Hillary and Owen Harvey
Kingston
Writer’s response:
I presume that the authors of the letters objecting to my preview piece for Hooley on the Hudson last week in Almanac Weekly are reacting to my statement that “negative stereotypes still persist in popular culture … Perhaps that’s partly why some Rondout residents and business-owners have expressed concerns about potential noise and other impacts from the Cultural Center’s arrival.”
I regret that what was intended as playful, tongue-in-cheek speculation may have been misinterpreted by some readers as a serious allegation of some sort of ill intent or bigotry on the part of Rondout neighbors who are participating in the public comment process on the proposed development. Nothing of the sort was intended.
I ask that anyone who has taken offense kindly note that I used the word “Perhaps,” which was meant as a cue that I was exercising my imagination in a humorous, even absurdist way. This article was a lighthearted peek at an upcoming community cultural event for the arts and leisure section of the newspaper, not a hard-news report on planning and zoning issues in the City of Kingston, which are not and have never been my beat. I was not aware of Irish stereotypes being any sort of issue in the actual discussion of the appropriateness of the development for this site, and certainly have no wish to discount the seriousness of whatever genuine concerns are being raised.
Frances Marion Platt
Center a good fit for Downtown
The Irish Cultural Center as currently proposed fits well into the Hudson Riverport Vision, Kingston’s aspirational plan for the creekfront in downtown Kingston. (See the map provided for the Feb. 24, 2015 public meeting at www.kingston-ny.gov/EcoDev.) The building will offer both a symbolic presence (19th century Irish-Americans did much to build Rondout) and, with its theater and educational programs, will add to the diversity of attractions downtown. But its address on Abeel Street is misleading. Only a few steps up the historic Company Hill Path, its main visibility and for many visitors its main entrance will be on the side of the waterfront park and the Rondout Creek. In considering the center’s zoning status, city agencies will, I hope, recognize this and keep in mind Kingston’s overall vision for the creekfront.

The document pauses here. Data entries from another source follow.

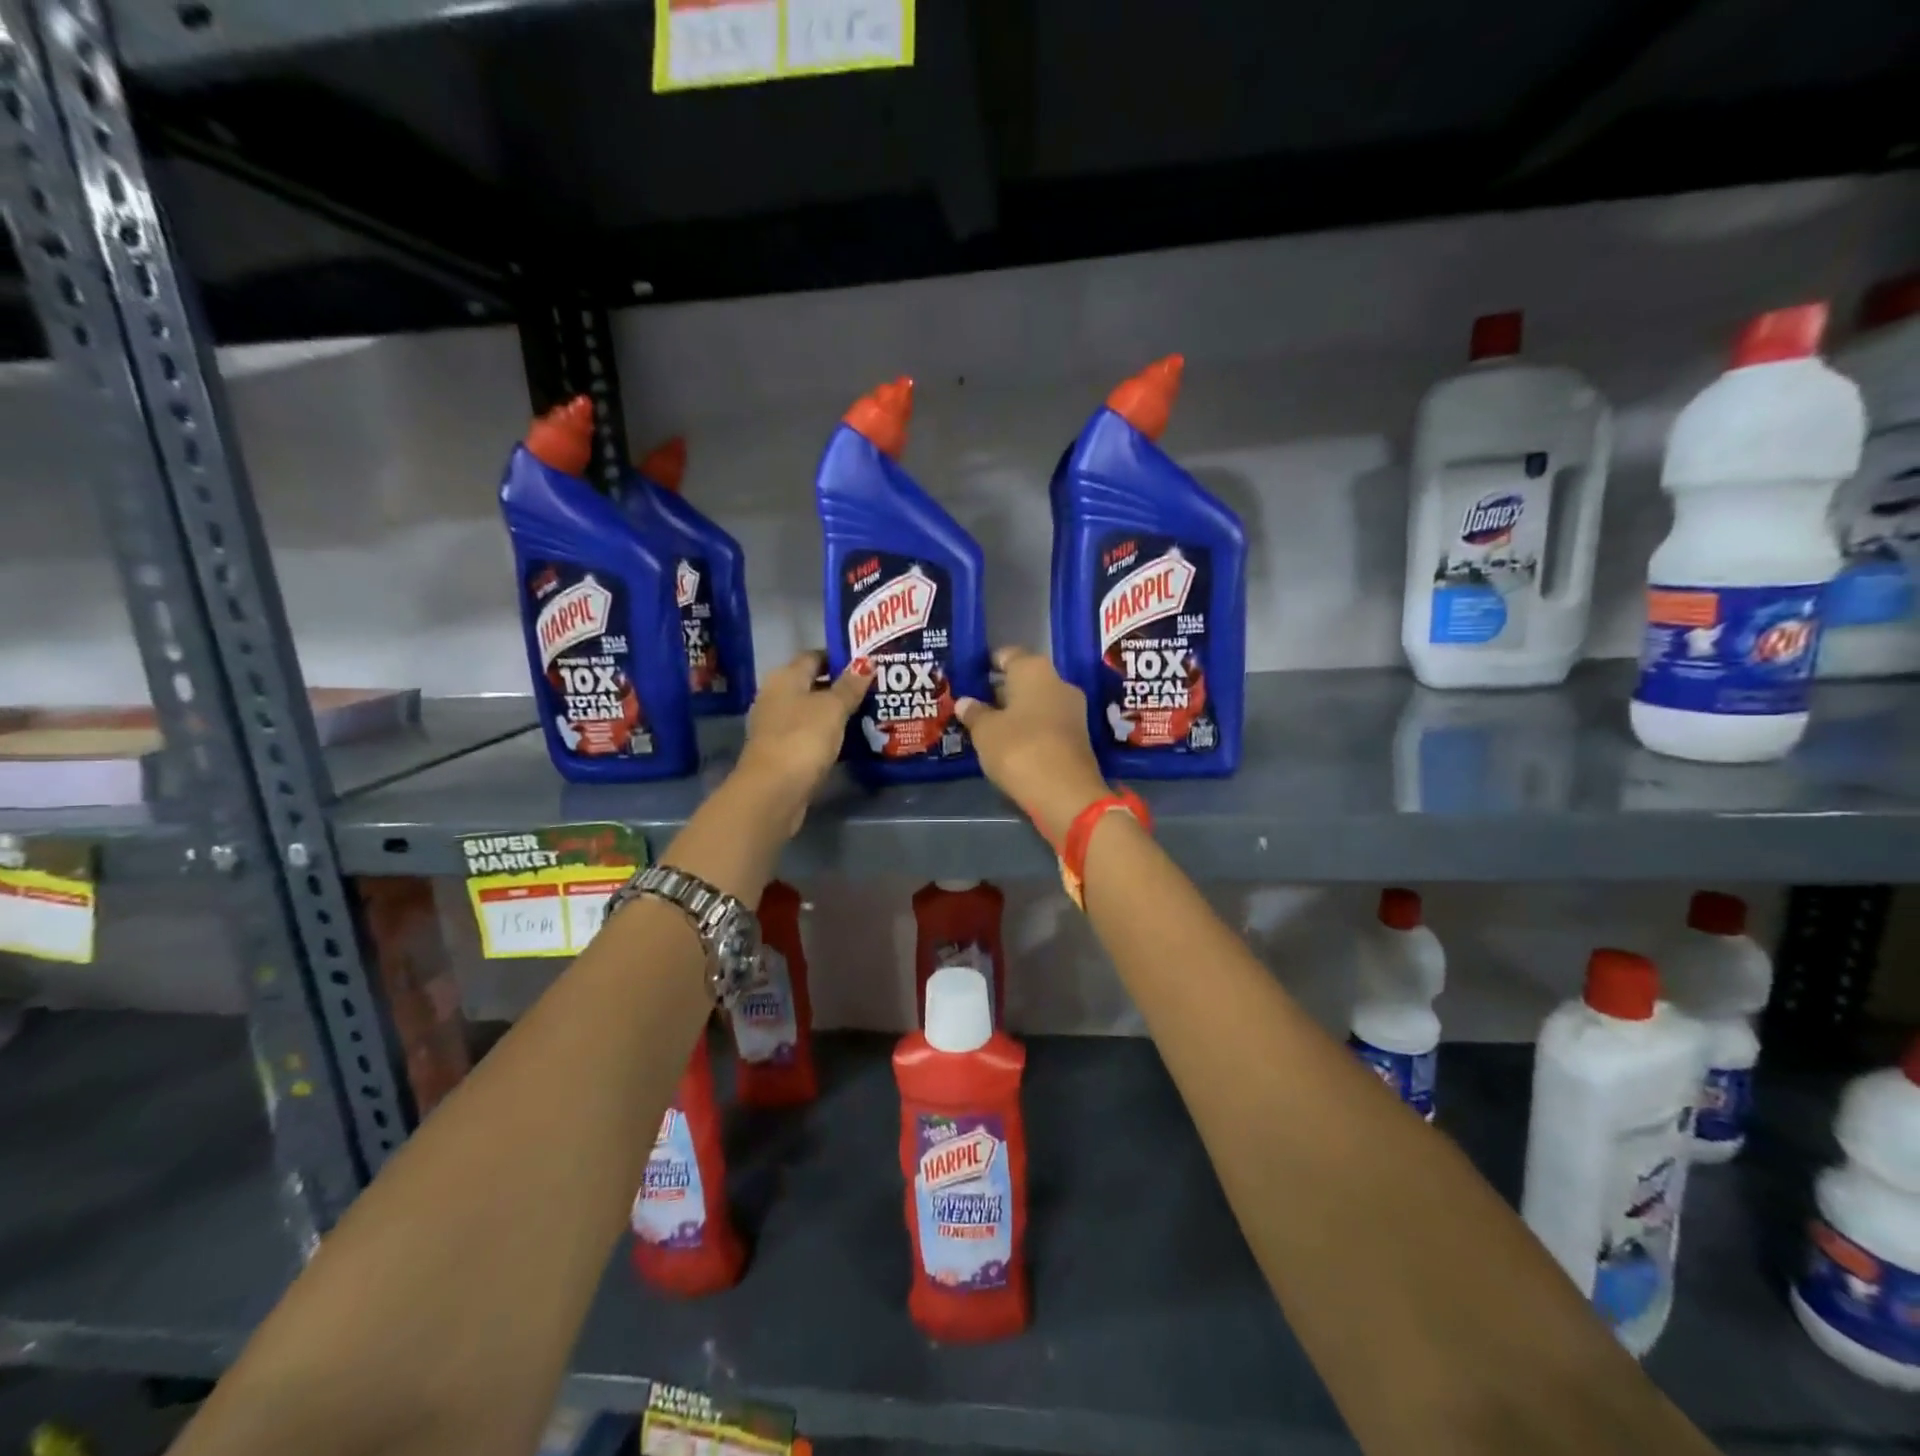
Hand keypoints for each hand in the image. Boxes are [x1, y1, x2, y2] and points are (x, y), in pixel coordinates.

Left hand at [734, 650, 872, 829]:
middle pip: (812, 684)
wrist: (773, 790)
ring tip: (870, 712)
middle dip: (842, 686)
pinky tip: (851, 739)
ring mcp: (776, 726)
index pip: (814, 656)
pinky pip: (810, 735)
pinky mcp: (782, 752)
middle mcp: (776, 697)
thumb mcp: (832, 708)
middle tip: (875, 688)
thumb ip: (850, 686)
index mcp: (784, 677)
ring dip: (836, 713)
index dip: (840, 657)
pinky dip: (828, 734)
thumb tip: (866, 662)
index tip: (868, 663)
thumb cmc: (803, 738)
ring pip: (812, 712)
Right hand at [956, 647, 1110, 845]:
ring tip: (987, 725)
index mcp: (1034, 669)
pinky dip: (1029, 728)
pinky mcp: (1077, 736)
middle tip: (974, 704)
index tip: (971, 676)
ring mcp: (1072, 709)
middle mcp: (1058, 681)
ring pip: (1036, 702)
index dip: (988, 664)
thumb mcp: (985, 732)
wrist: (1065, 792)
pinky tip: (1010, 743)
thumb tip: (965, 702)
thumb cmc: (1019, 749)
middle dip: (1001, 690)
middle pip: (1024, 679)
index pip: (1008, 655)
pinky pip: (1046, 723)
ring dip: (1015, 711)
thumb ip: (974, 713)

As for the parking shortage downtown, it does not seem to be keeping anyone away. One can, however, see how future developers might be kept away if they are required to provide their own off-street parking based on requirements being considered for the ICC. The ICC has plans for 18 parking spaces in its first phase of development and 23 more in its second phase. Some businesses are concerned that the additional pressure on public parking will discourage people from coming downtown. Yet these are businesses that with very few exceptions do not provide off-street parking and rely entirely on public parking. One commercial building on lower Broadway provides two off-street parking spaces. Ole Savannah in the historic Cornell engine repair building has 18 parking spots for its fire law maximum of 325 occupants and clearly depends in part on the public parking lot across the street. Other than these exceptions, every downtown business and non-profit depends on public parking.

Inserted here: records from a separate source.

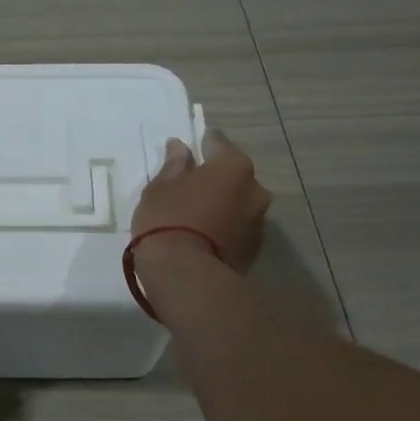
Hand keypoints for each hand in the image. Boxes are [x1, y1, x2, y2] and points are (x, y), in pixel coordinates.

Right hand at [131, 128, 272, 271]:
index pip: (218, 143)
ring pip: (239, 203)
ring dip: (223, 203)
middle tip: (190, 184)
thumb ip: (174, 165)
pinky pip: (238, 227)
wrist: (186, 276)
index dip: (203, 144)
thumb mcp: (160, 187)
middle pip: (234, 175)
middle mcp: (255, 189)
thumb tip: (180, 147)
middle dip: (216, 177)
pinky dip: (225, 226)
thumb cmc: (167, 220)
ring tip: (197, 213)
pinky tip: (205, 233)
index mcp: (233, 167)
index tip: (189, 148)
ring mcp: (259, 222)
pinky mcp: (255, 250)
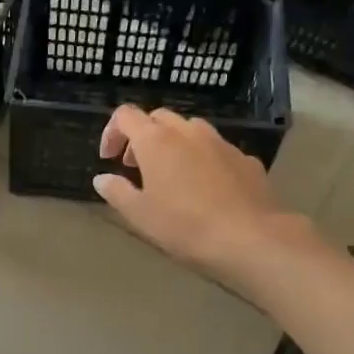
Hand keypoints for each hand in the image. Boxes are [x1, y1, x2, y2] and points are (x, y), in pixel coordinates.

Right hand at [94, 106, 297, 278]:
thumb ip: (117, 192)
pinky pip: (215, 148)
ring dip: (173, 143)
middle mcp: (187, 132)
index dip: (112, 132)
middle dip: (142, 136)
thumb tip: (102, 179)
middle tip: (136, 167)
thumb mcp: (139, 214)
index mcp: (156, 141)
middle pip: (158, 118)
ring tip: (171, 175)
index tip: (109, 159)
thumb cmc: (185, 225)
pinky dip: (201, 158)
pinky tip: (205, 187)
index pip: (125, 115)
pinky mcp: (245, 158)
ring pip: (190, 129)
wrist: (251, 237)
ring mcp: (220, 142)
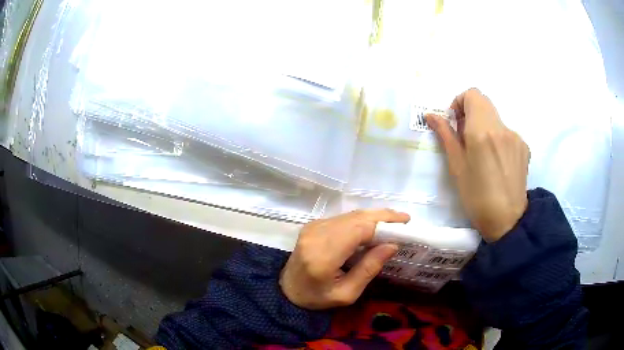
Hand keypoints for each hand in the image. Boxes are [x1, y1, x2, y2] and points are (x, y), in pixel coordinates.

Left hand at [280, 209, 409, 309]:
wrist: (287, 290)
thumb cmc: (317, 298)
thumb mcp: (346, 294)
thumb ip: (369, 269)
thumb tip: (392, 245)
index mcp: (323, 255)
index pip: (358, 230)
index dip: (383, 223)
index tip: (405, 224)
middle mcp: (316, 235)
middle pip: (355, 217)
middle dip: (382, 216)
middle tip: (404, 219)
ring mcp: (313, 227)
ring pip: (350, 215)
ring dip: (373, 216)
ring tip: (394, 221)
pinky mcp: (313, 225)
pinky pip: (342, 218)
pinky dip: (361, 220)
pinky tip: (374, 226)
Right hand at [427, 88, 529, 241]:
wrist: (507, 220)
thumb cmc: (476, 197)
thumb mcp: (456, 167)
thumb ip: (445, 135)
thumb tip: (431, 115)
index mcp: (482, 130)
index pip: (472, 94)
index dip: (460, 102)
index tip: (456, 123)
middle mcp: (502, 127)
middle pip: (484, 104)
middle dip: (471, 115)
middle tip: (465, 139)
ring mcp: (516, 137)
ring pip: (496, 120)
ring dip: (485, 129)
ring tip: (483, 157)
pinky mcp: (524, 147)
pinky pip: (507, 134)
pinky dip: (498, 140)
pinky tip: (497, 164)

For the future, the Riverport Vision identifies other potential parking locations along the creek. One possibility would be to increase the lot under the bridge overpass to two levels. If the Irish Cultural Center is forced to scale back its plans, other developers may think much harder about being part of the Riverport Vision. Instead, let’s allow the Irish Cultural Center to share the public parking support that other downtown businesses and organizations are currently provided.